In a first-of-its-kind development, a British lesbian couple have become the first parents to have a baby carried in both of their wombs, which is being hailed as a landmark “shared motherhood” procedure.
Jasmine Francis-Smith gave birth to Otis, their son, two months ago, using an egg that was implanted using IVF or In vitro fertilisation procedure but after it was first incubated by her wife, Donna.
The treatment was offered by a clinic in London called London Women’s Clinic. The procedure involves one partner contributing and incubating the egg, while the other subsequently carries the foetus.
Lance Cpl Donna Francis-Smith, 30, from Nottinghamshire, told The Telegraph: “We’re overwhelmed to be honest, it’s blown up massively.”
While more than 100 babies have been born to lesbian couples using artificial incubation, this is the first time that both the parents are seen participating.
“You get a lot of same-sex couples where one person is doing the whole thing, and the one person is getting pregnant and giving birth, whereas with this we’re both involved in a massive way.

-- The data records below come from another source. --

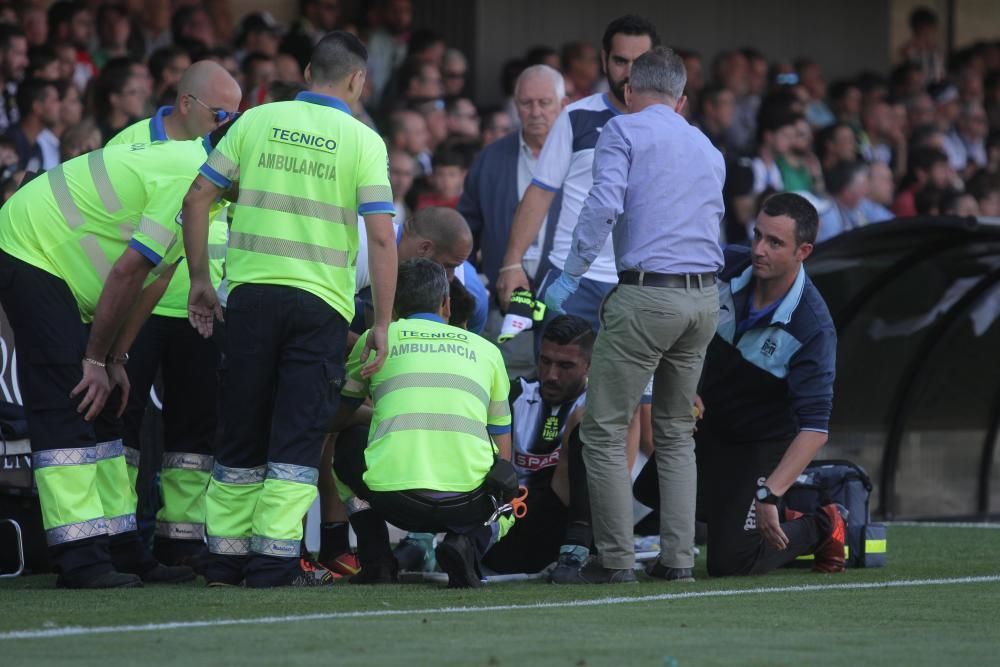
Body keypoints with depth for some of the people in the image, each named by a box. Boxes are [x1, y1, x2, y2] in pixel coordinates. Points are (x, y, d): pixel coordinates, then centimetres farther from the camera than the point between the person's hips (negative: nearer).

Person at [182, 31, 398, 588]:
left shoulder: (258, 121, 6)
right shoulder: (363, 141, -1)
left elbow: (197, 197, 4)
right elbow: (382, 236, -8)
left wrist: (201, 280, 12)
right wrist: (382, 324, -3)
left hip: (251, 293, 3)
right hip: (321, 303, -3)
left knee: (241, 436, 11)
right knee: (297, 438, 0)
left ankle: (226, 557, 14)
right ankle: (274, 558, -5)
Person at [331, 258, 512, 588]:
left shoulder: (375, 339, 17)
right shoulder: (486, 349, 22)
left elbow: (335, 419, 32)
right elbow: (503, 454, 27)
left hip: (392, 499, 0)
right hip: (467, 506, 0)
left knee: (346, 441, 31)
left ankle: (376, 562, 16)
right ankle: (467, 544, 0)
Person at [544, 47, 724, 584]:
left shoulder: (623, 132, 1)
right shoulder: (707, 148, 21)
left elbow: (603, 204, -13)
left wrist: (570, 277, -8)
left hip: (646, 294, -7)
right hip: (705, 298, 7)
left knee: (604, 429, -1)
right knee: (676, 433, 16)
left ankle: (615, 558, -4)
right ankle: (678, 557, 10)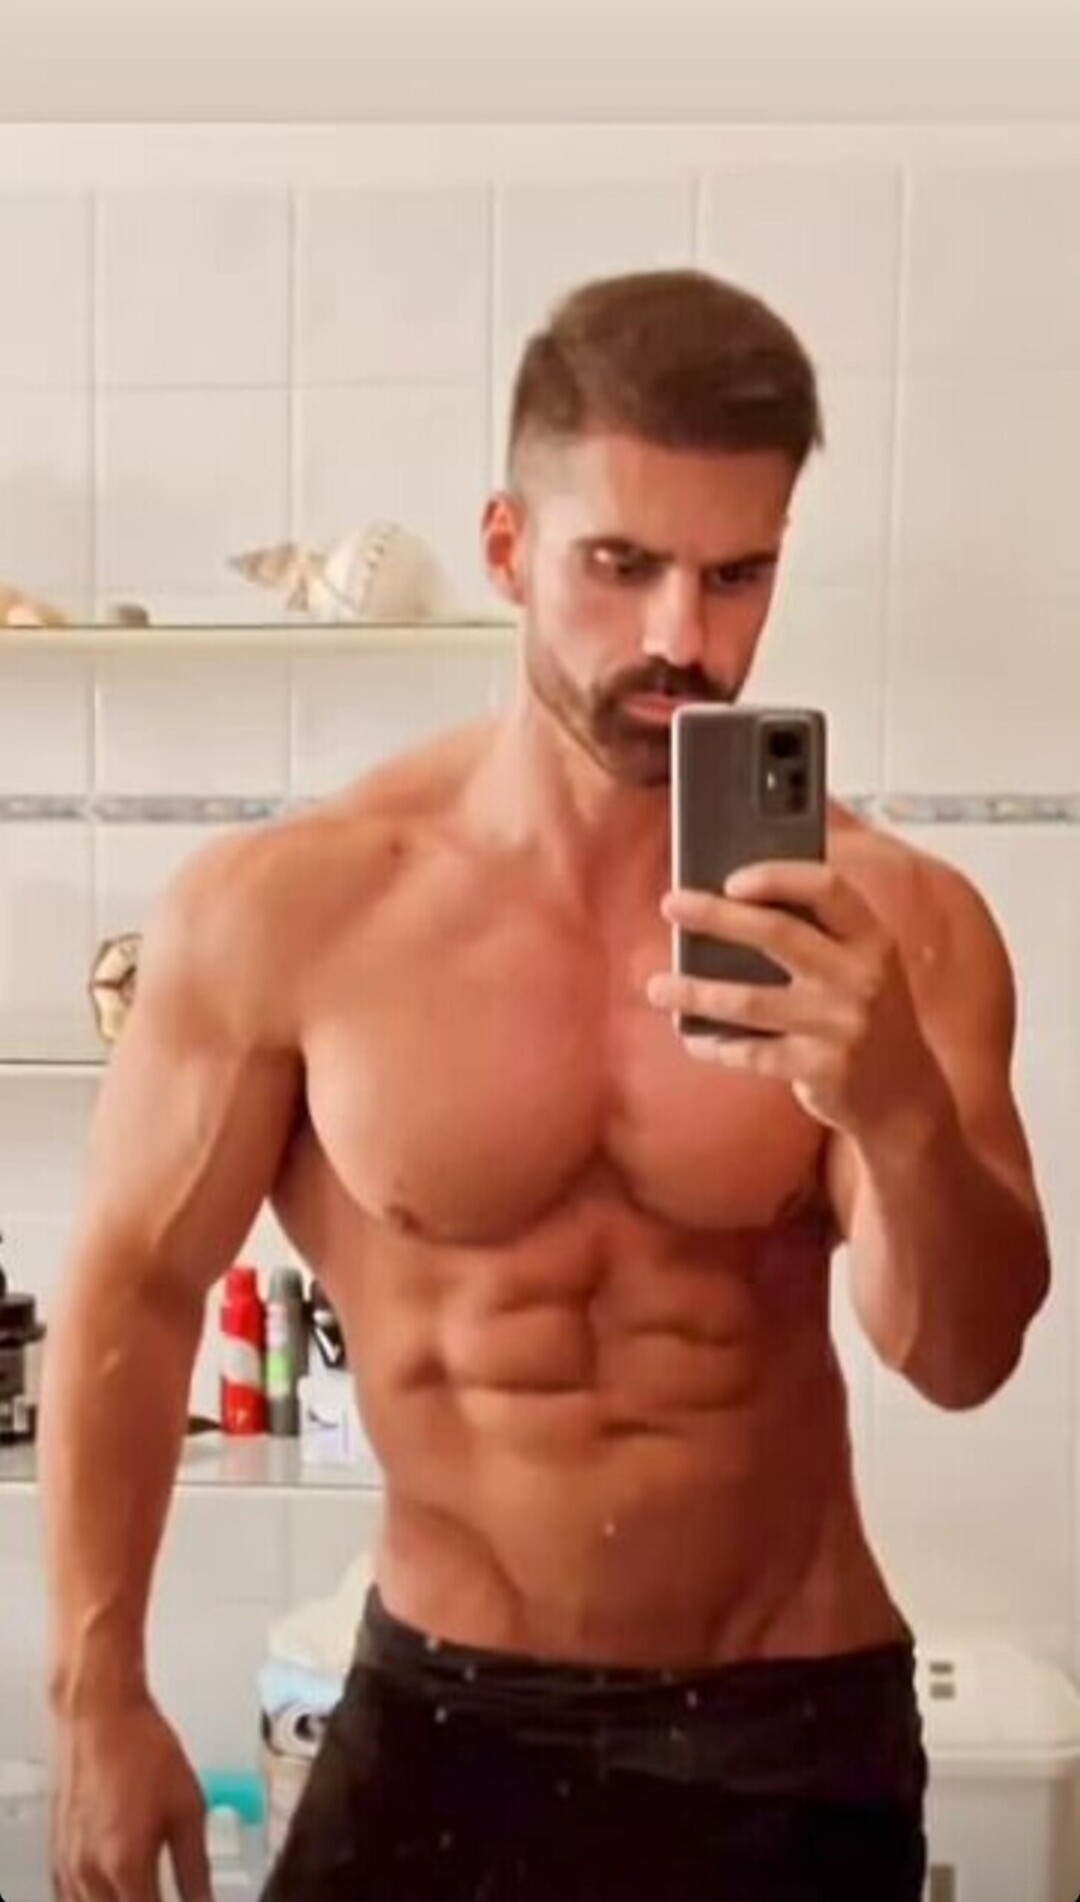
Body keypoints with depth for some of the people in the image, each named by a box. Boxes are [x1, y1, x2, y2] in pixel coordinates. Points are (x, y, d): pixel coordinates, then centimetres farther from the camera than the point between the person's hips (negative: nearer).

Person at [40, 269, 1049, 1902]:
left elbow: (962, 1360, -13)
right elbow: (134, 1293, -4)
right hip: (443, 1715, 0)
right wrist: (97, 1698, -2)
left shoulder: (890, 921, -12)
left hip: (791, 1726, 1)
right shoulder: (284, 912, -14)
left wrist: (900, 1107, -33)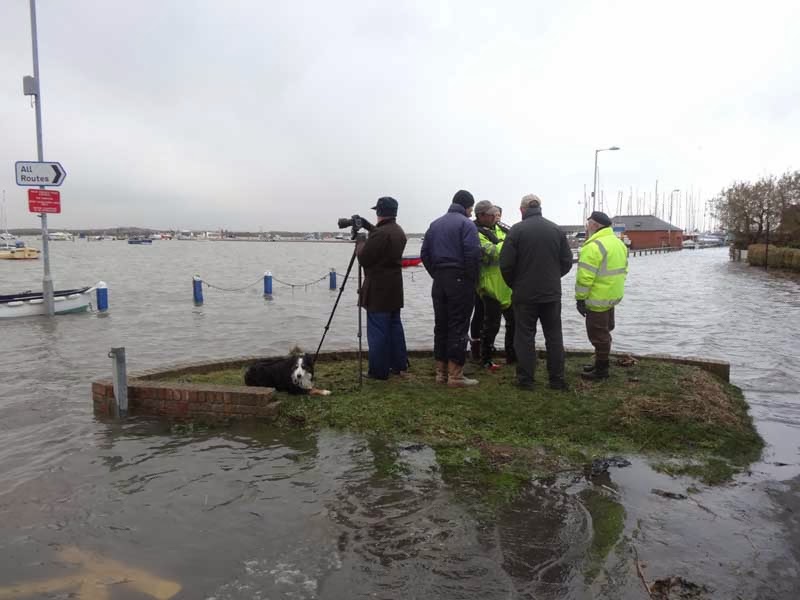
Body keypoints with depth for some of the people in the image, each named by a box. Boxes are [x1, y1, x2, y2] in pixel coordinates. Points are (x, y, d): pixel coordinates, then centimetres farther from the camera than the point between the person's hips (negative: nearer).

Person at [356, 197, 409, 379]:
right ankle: (399, 365, 23)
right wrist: (367, 240, 17)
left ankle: (379, 371, 2)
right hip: (394, 288, 9)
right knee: (394, 325, 16)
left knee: (377, 330, -3)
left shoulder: (380, 233, -19)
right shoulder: (399, 232, 11)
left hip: (378, 289, -9)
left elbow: (363, 258, -15)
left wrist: (360, 242, 3)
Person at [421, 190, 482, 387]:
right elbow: (473, 254, -18)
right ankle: (455, 375, 0)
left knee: (441, 325, 11)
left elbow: (425, 254, 10)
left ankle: (441, 372, 17)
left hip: (439, 281, 6)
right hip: (460, 281, -6)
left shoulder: (435, 224, 14)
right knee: (458, 327, -2)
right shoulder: (466, 224, -7)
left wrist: (436, 274, 12)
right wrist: (473, 279, -7)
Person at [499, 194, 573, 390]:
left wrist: (514, 285, 5)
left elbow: (505, 264, -12)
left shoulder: (517, 230, -10)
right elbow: (567, 261, 5)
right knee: (554, 336, 11)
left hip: (525, 293, -3)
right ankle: (557, 379, 15)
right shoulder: (556, 230, 2)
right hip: (552, 293, 3)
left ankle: (526, 379, 7)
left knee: (525, 336, 5)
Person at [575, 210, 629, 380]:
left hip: (598, 299, -10)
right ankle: (601, 363, 31)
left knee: (598, 334, 0)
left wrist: (580, 298, -17)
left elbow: (585, 276, -23)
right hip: (612, 296, 10)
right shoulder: (618, 243, 12)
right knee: (604, 331, 20)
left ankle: (601, 370, 7)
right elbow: (623, 270, 17)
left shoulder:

It’s definitely brought us closer together emotionally. We’re a close couple anyway but we both have a special bond with Otis as well which was helped by the way we’ve done it. It’s my egg, and then they did the egg collection from me and then put it back into my body for 18 hours before being put into Jasmine’s body, and she became pregnant,” said Donna.
Jasmine, 28, a dental nurse from Northamptonshire, gave birth to their son on Sept 30 in Colchester, Essex, where the family now lives.
The couple said that the procedure made them feel “equal in the whole process”.
Jasmine said, “We’re really fortunate that this was our first go at IVF, but the reality is that it doesn’t work first time for a lot of people.”
Donna has been in the Army for 11 years, serving for one tour of Afghanistan as well as being stationed in Cyprus. While in Cyprus, the couple met through online dating and married in April 2018.